International Journal of Computer Applications |
Foundation of Computer Science (FCS), NY, USA |
Volume 164 - Number 3 |
Year of Publication: 2017 |
Authors: Hany F. Atlam, Gamal Attiya, Nawal El-Fishawy |
10.5120/ijca2017913600 |
Hany F. Atlam, Gamal Attiya, Nawal El-Fishawy . Integration of Color and Texture Features in CBIR System. International Journal of Computer Applications. 164, 3 ( Apr 2017), 23-29. DOI=10.5120/ijca2017913600
Nowadays, rapid and effective searching for relevant images in large image databases has become an area of wide interest in many applications. The current image retrieval system is based on text-based approaches. This system has many challenges such as it cannot retrieve images that are context sensitive and the amount of effort required to manually annotate every image, as well as the difference in human perception when describing the images, which result in inaccuracies during the retrieval process.
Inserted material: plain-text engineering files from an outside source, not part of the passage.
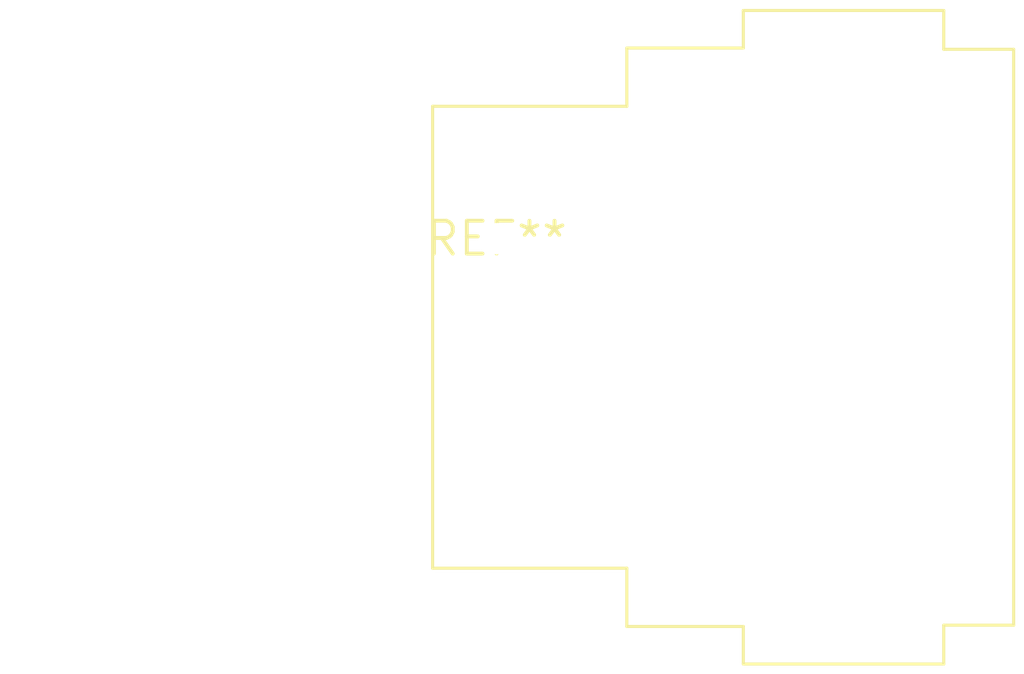
<source format=kicad_pcb>
(kicad_pcb (version 20240108) (generator pcbnew)

  (general
    (thickness 1.6)
  )

  (paper "A4")
  (layers
    (0 "F.Cu" signal)
    (31 "B.Cu" signal)
    (32 "B.Adhes" user "B.Adhesive")
    (33 "F.Adhes" user "F.Adhesive")
    (34 "B.Paste" user)
    (35 "F.Paste" user)
    (36 "B.SilkS" user "B.Silkscreen")
    (37 "F.SilkS" user "F.Silkscreen")
    (38 "B.Mask" user)
    (39 "F.Mask" user)
    (40 "Dwgs.User" user "User.Drawings")
    (41 "Cmts.User" user "User.Comments")
    (42 "Eco1.User" user "User.Eco1")
    (43 "Eco2.User" user "User.Eco2")
    (44 "Edge.Cuts" user)
    (45 "Margin" user)
    (46 "B.CrtYd" user "B.Courtyard")
    (47 "F.CrtYd" user "F.Courtyard")
    (48 "B.Fab" user)
    (49 "F.Fab" user)
    (50 "User.1" user)
    (51 "User.2" user)
    (52 "User.3" user)
    (53 "User.4" user)
    (54 "User.5" user)
    (55 "User.6" user)
    (56 "User.7" user)
    (57 "User.8" user)
    (58 "User.9" user)
  )

  (setup
    (pad_to_mask_clearance 0)
    (pcbplotparams
      (layerselection 0x00010fc_ffffffff)
      (plot_on_all_layers_selection 0x0000000_00000000)
      (disableapertmacros false)
      (usegerberextensions false)
      (usegerberattributes false)
      (usegerberadvancedattributes false)
      (creategerberjobfile false)
      (dashed_line_dash_ratio 12.000000)
      (dashed_line_gap_ratio 3.000000)
      (svgprecision 4)
      (plotframeref false)
      (viasonmask false)
      (mode 1)
      (useauxorigin false)
      (hpglpennumber 1)
      (hpglpenspeed 20)
      (hpglpendiameter 15.000000)
      (dxfpolygonmode false)
      (dxfimperialunits false)
      (dxfusepcbnewfont false)
      (psnegative false)
      (psa4output false)
      (plotreference false)
      (plotvalue false)
      (plotinvisibletext false)
      (sketchpadsonfab false)
      (subtractmaskfromsilk false)
      (outputformat 1)
      (mirror false)
      (drillshape 1)
      (scaleselection 1)
      (outputdirectory "")
    )
  )

  (net 0 "")

  (footprint "Jack_XLR_Neutrik_NC4FAH-0_Horizontal" (layer "F.Cu") (at 0 0))

)

</source>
Content-based image retrieval (CBIR) supports an effective way to retrieve images depending on automatically derived image features. It retrieves relevant images using unique image features such as texture, color or shape. This paper presents novel methods to retrieve relevant images from large image databases. Two proposed methods are presented. The first proposed method improves the retrieval performance by identifying the most efficient gray-level co-occurrence matrix (GLCM) texture features and combine them with the appropriate Discrete Wavelet Transform (DWT) decomposition band. The second proposed method increases the system performance by combining color and texture features as one feature vector which is resulting in increasing the retrieval accuracy. The proposed methods have shown a promising and faster retrieval on a WANG image database containing 1000 color images. The retrieval performance has been evaluated with the existing systems that discussed in the literature. The proposed methods give better performance than other systems.